**INPUT DATA**
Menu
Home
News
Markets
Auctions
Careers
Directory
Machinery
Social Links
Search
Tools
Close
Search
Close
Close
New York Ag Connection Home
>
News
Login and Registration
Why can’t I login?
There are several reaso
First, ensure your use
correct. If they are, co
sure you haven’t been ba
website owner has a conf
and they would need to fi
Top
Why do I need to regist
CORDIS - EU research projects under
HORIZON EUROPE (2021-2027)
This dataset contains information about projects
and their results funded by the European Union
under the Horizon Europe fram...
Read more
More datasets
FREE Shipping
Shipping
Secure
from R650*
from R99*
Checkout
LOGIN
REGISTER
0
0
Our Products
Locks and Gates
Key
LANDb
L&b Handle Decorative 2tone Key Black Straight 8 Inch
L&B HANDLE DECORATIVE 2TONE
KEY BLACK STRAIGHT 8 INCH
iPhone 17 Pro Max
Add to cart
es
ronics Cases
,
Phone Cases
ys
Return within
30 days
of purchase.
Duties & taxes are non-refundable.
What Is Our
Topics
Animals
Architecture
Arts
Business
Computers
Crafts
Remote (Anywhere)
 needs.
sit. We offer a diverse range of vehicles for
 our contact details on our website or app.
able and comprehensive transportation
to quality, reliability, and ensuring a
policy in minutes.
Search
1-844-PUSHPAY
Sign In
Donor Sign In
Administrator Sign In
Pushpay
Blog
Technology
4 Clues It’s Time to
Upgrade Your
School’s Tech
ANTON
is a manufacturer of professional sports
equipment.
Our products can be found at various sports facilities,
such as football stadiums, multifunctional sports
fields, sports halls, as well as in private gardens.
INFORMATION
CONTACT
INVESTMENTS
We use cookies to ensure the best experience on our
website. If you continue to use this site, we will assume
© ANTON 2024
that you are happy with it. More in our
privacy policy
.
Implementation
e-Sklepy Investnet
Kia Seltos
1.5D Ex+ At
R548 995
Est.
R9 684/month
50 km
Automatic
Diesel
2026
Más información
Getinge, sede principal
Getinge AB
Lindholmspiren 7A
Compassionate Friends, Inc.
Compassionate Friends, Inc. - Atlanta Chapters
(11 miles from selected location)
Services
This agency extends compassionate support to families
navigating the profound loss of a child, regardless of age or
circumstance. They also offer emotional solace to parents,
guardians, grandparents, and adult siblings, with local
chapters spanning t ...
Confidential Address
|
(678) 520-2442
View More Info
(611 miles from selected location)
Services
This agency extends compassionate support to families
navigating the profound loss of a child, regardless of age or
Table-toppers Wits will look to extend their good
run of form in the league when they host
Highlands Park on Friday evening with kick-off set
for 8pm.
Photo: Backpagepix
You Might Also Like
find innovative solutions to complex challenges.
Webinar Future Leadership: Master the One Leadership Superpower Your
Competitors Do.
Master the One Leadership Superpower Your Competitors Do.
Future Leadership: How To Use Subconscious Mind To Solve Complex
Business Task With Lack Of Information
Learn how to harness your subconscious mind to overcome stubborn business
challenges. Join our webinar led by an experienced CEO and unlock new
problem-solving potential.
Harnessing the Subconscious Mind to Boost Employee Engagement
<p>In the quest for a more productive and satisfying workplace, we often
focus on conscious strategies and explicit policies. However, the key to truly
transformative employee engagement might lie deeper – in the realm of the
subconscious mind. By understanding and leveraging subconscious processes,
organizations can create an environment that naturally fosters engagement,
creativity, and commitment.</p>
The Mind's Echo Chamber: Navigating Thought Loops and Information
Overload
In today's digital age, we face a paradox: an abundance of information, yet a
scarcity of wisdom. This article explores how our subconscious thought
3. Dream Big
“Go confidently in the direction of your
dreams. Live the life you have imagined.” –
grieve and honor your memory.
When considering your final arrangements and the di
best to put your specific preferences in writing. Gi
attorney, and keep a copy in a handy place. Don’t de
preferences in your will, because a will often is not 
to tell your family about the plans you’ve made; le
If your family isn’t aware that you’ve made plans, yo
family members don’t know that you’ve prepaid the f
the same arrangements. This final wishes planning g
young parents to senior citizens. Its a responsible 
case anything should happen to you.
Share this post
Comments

**ASSIGNMENT**
Reply with the number of lines in the data above that contain "projects", and with nothing else.

**EXERCISE RESULT**
2